- **What is expected**
Copy out each line of the data below in which "Lortzingstraße" appears.

- **Material to process**
--------
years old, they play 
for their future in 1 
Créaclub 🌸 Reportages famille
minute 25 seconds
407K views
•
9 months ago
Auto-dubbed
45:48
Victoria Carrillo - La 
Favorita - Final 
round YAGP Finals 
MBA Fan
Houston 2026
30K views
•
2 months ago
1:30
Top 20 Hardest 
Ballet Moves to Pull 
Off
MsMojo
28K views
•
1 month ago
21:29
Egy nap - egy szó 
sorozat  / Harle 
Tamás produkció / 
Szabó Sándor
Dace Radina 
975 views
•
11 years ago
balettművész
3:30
--------
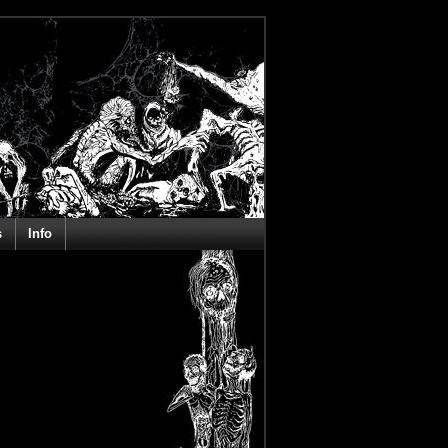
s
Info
--------
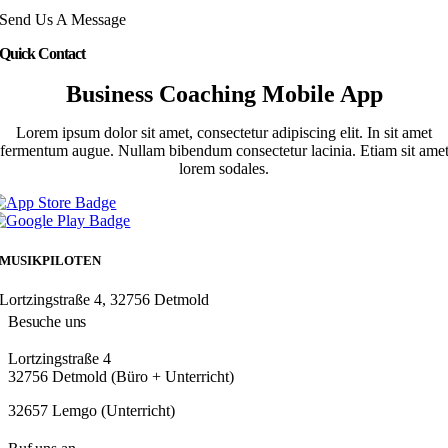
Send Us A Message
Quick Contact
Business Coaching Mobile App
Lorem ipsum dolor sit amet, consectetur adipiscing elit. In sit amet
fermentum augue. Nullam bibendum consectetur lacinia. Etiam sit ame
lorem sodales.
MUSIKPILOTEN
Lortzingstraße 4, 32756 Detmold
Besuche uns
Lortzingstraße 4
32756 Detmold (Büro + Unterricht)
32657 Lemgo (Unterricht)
--------
- **Expected output**
Lortzingstraße 4, 32756 Detmold
Lortzingstraße 4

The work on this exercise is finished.